U.S. Special Forces A-team captain
Hamid Karzai himself didn't want to be known as a warrior. He wanted to be
known as somebody who was leading the people in an uprising against an
unpopular government. Not only was it an unpopular government, but it was an
illegitimate government supported by non-Afghanis, taking horrible actions
against the people. So his focus was more of, "Let's assist the people in
rising up," as opposed to, "Let's form an army and move through Oruzgan
province, seizing ground." So the challenge that we had was ... [that] we want
people to rise up, but we also need to have a good-sized force that could
defend against the Taliban, because the people simply rising up ran the risk of
being crushed by a well-organized force. ...
Karzai had an incredibly good intelligence network through the Pashtun tribal
belt. If anything was going on, all the Pashtun tribesmen knew about it and got
word to Karzai right away. The biggest tool in his intelligence network was the
[satellite] telephone. He had them spread all over the province with key
trusted leaders. So he was able to get word right away of anything going on.
... He worked the phones constantly. I think one of the biggest concerns that
we had was just keeping the batteries powered up for him to use that telephone.
...
Whenever the phone rang, all of us were kind of wondering who's calling next.
Maybe it's the BBC or maybe it was another senior Taliban leader trying to
surrender. The satellite telephone was his greatest weapon. Arguably, it was
our greatest weapon in the war, especially in the Pashtun tribal belt.
At the same time he's doing that, you're also asking him for what -- extra trucks, horses?
One of Hamid Karzai's greatest challenges was he didn't have a second in
command. Part of that was by design. He was trying to gather a coalition of
Pashtun tribes. For him to designate any one of them as his second in command
would have caused a great deal of rivalry through all the relations. If he'd
picked this tribal leader, "You're my second in command," then his cousins and
brothers and so on would have all suddenly become a favored group of tribes,
which would have made these other tribes angry. So he really couldn't afford to
designate a second in command.
As a result, it was often amusing to have to watch the level of detail that
he'd be having a focus on in his daily life. He might be speaking to U.N.
representatives in one conversation on the phone. Then he'd hang up and deal
with a man from Tarin Kowt that showed up saying that he'd lost a mule and he
needed a new one. Hamid would direct, "OK, get this man a mule." ...
Was it apparent to you that that might be his future role?
As soon as we heard that we were going to be working with him, we had some
pretty good indicators of how important he was going to be. In the course of a
lot of these sat phone conversations, sitting in, him briefing me on different
things going on, both at the lower level and at the geo-political level, it was
clear that he was going to be a part of the interim government. His whole dream
was the loya jirga. That was the whole point of it all. Put down the
Taliban, have a loya jirga, and get a popular government, by the people, for
the people; democracy really. ...
Because you knew that he was an important guy for Afghanistan, for the U.S.,
did that make you more cautious? Did it change your calculation?

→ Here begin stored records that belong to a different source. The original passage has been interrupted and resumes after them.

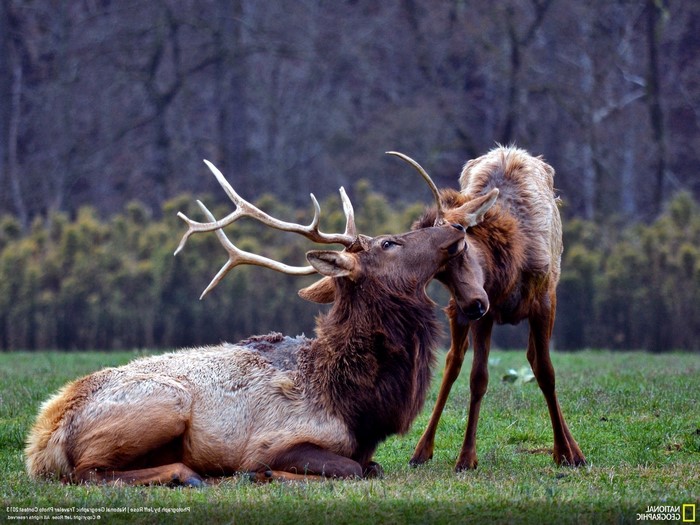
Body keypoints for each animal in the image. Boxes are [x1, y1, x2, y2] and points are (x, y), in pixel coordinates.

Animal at [24, 158, 470, 486]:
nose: (454, 227)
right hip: (167, 402)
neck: (358, 406)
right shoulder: (274, 439)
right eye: (389, 243)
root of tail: (40, 443)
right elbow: (353, 469)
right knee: (88, 472)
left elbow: (372, 466)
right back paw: (188, 475)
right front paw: (264, 473)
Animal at [301, 146, 586, 472]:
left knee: (532, 359)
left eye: (461, 241)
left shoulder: (543, 300)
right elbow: (477, 378)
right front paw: (466, 457)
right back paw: (422, 449)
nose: (474, 304)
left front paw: (565, 452)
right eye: (439, 274)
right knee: (454, 362)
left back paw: (573, 449)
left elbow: (547, 372)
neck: (510, 264)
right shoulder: (479, 315)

We [could not] operate without Hamid Karzai being in the middle of things. As
far as giving commands, he couldn't be very far removed. He had to be out
constantly, giving guidance to people. We'd be out on the street, trying to
organize a convoy to go carry out an operation, when things would get all
fouled up through a language barrier problem. I'd have to grab him, and he'd
have to come out on the street himself and start giving directions. That was a
very dangerous place for him. ... It was really an ugly situation to be in,
because on the one hand, he was so vitally important. But on the other hand, he
couldn't carry out his cause without actually being up front, doing his job of
leading his people. So I sort of had to [allay] my fears of his assassination a
lot of times, and realize that we're going to have to assume some risk here in
order to carry out our mission. We did what we could to safeguard him. ...
He had a number of bodyguards that were Pashtun fighters. We did what we could
to make sure that they were staying on task. I'd frequently walk in some
mornings, and a lot of the bodyguards would be asleep. We'd have to wake them
up. I'd have to talk to Karzai: "Look, we need to keep you alive here. We can't
make it easy for them to get you." We received very credible reports a number
of times that there were assassins sent by Taliban that were coming up to try
to get to us. ...
How did the battle [at Tarin Kowt] change Karzai's stature?
From what I could see, Karzai was always taken seriously. Before the battle, he
was speaking to the Northern Alliance. He was talking to them specifically
about, "Make sure you treat the prisoners well," and things like that. There
was a great deal of dialogue going on. So politically, he had a great deal of
clout. ...
In order to be a well-respected leader in that area, you need to be a good
leader, have them respect your character and your affiliations to your tribes.
They respect how you deal with people.
You also need to have some teeth to back that up. That fight in Tarin
Kowt showed that we had teeth, because we didn't do it with many guys. So
it was a huge victory with 30 Pashtuns. It really was a very big victory for
Hamid, both militarily, and also in terms of just establishing his credibility
with all the other leaders in the area that had been fighting, for decades, in
some cases. You know, Hamid Karzai was a leader to be reckoned with.